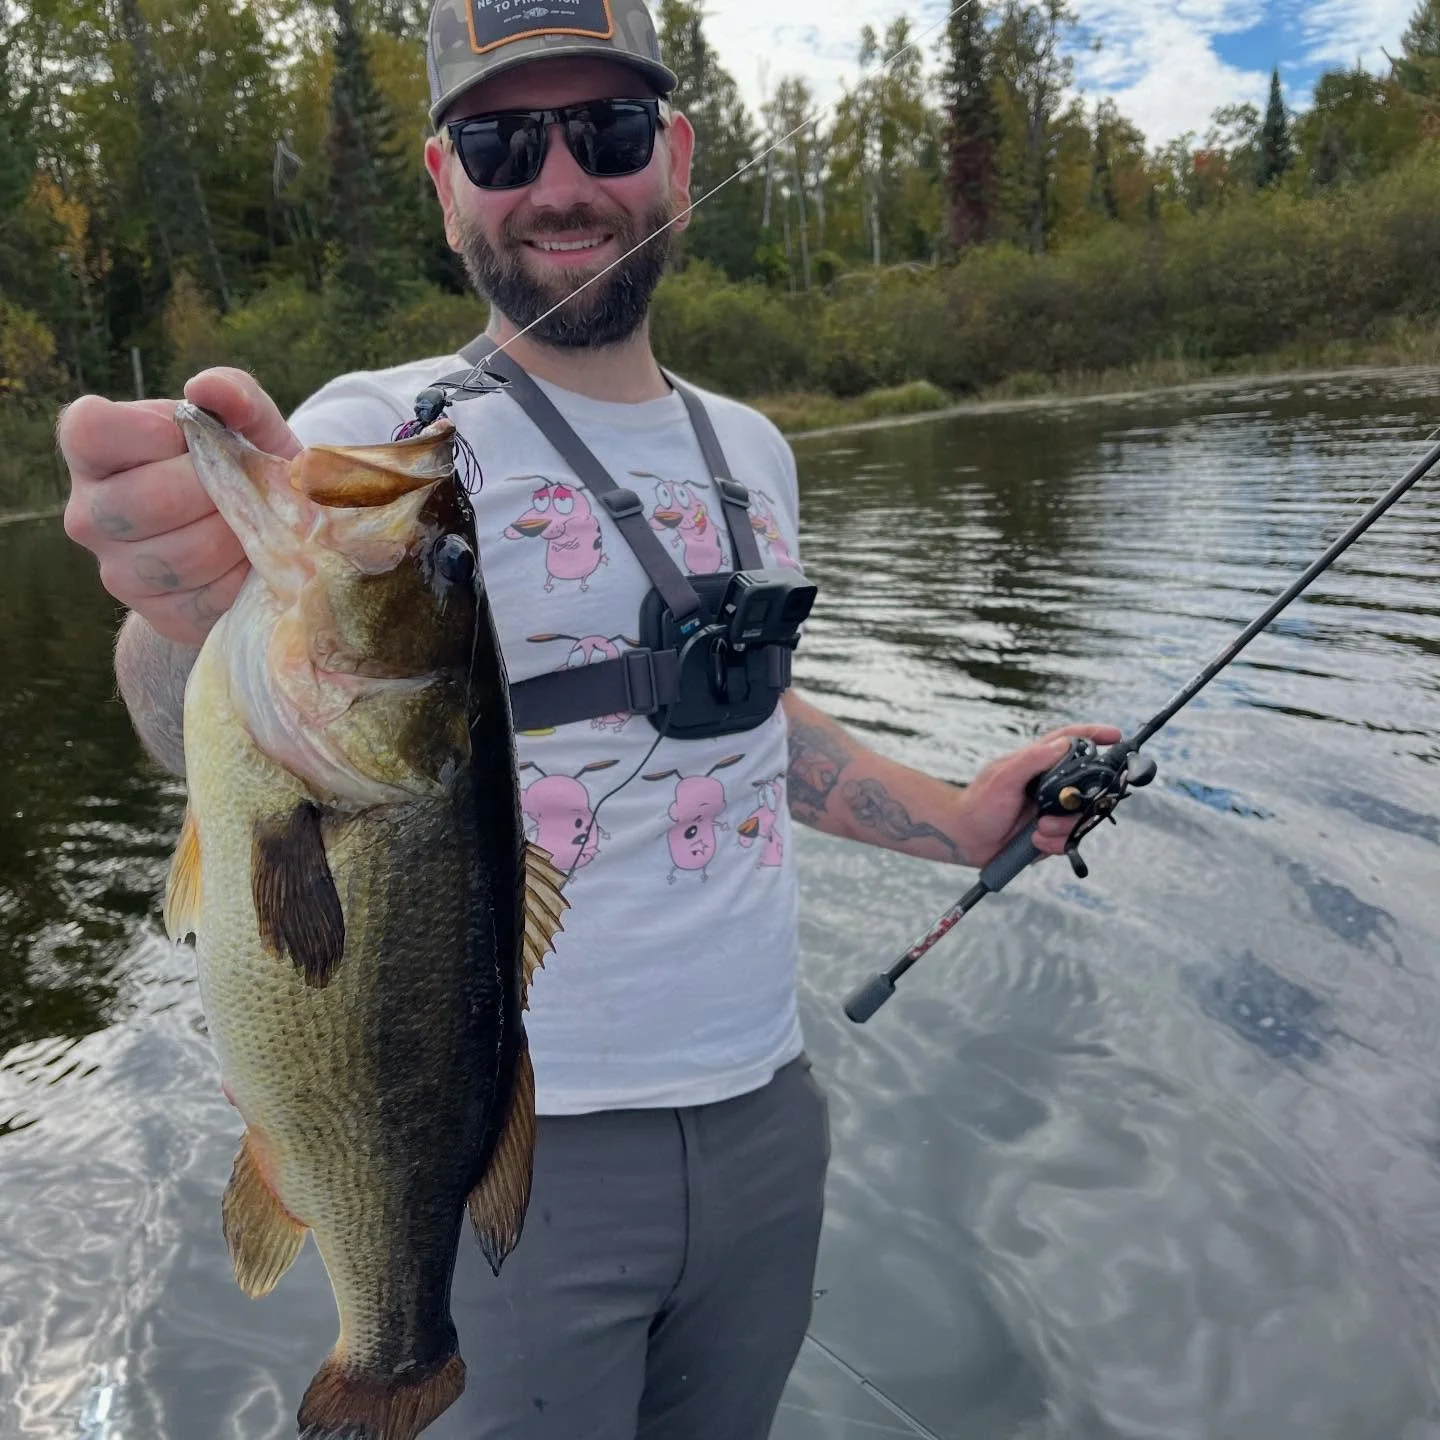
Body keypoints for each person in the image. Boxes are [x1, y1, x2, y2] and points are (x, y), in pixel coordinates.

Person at [58, 2, 1120, 1435]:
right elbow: (190, 705)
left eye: (605, 131)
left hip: (766, 1111)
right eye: (502, 145)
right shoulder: (372, 437)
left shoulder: (750, 447)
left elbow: (738, 715)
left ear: (673, 155)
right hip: (487, 1135)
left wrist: (954, 820)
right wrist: (178, 612)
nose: (559, 182)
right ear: (446, 187)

▶ [HOW TO COMPLETE THIS TASK] Only the lines from the one bearing "right eye: (502, 145)" through the end of the entries above belong in the answer, each one exactly as given.

▶ [RESPONSE TO THIS TASK]
right eye: (502, 145)
right shoulder: (372, 437)
left shoulder: (750, 447)
left elbow: (738, 715)
left ear: (673, 155)
right hip: (487, 1135)
left wrist: (954, 820)
right wrist: (178, 612)
nose: (559, 182)
right ear: (446, 187)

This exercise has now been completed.